Today's Los Angeles Times has a story on the rise of prescription drug abuse based on stats from the just-released National Survey on Drug Use and Health. The Times story expresses alarm at the rise in recreational use of prescription drugs, and understandably so, but misses a key point:
In recent years, the Office of National Drug Control Policy has spent well over a billion dollars on broadcast and print ads which have overwhelmingly emphasized the dangers of marijuana as compared with prescription drugs (or other substances) that are far more addictive and toxic than marijuana. This disproportion has somewhat lessened in the last year or so, but during Walters' first five or six years as drug czar the skewing of priorities was truly remarkable. Ads specifically targeting prescription drug abuse from ONDCP were nearly unknown until about a year ago.
Indeed, the ad featured on ONDCP's home page this morning is an anti-marijuana ad, albeit a strangely cryptic one.
Does this not send an unspoken message to both kids and parents? After all, if the ads are all demonizing marijuana and say nothing about those pills in the medicine cabinet, then those pills -- which, after all, are legal -- must be safe, right? Kids aren't stupid.
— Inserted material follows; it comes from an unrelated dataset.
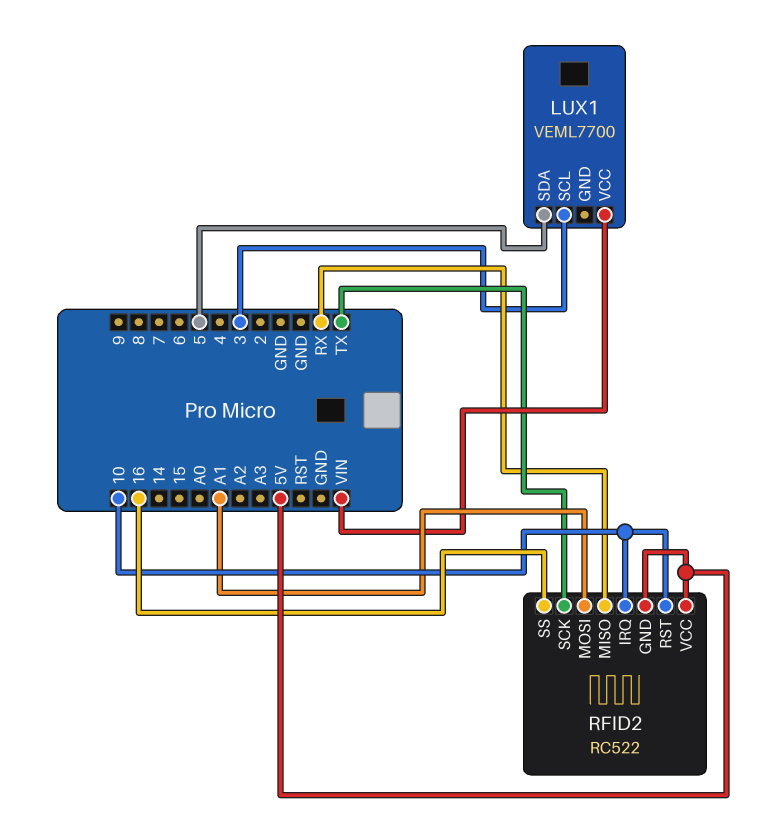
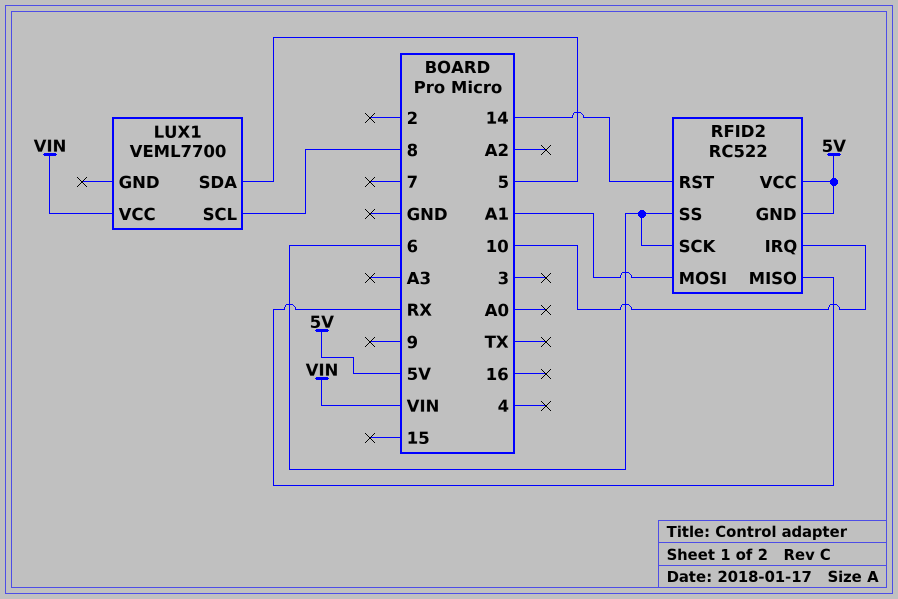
LUX1 pin SCL: 3 -> 8
RFID2 pin RST: 10 -> 14
RFID2 pin SCK: TX -> 6
RFID2 pin SS: 16 -> 6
They pick up on what we don't say as much as what we do.
Prescription drug abuse is not a new problem, and if one looks at the NSDUH stats going back to 2002, the increase has been fairly small (see table G.4 in the link above) -- real, yes, but it's not like this was an unknown problem that suddenly exploded. ONDCP chose to ignore it in favor of Walters' marijuana obsession, and we are now seeing the results.
Because the "expert" sources cited by the Times were all either from government or government-allied think tanks, that perspective was missing from the story.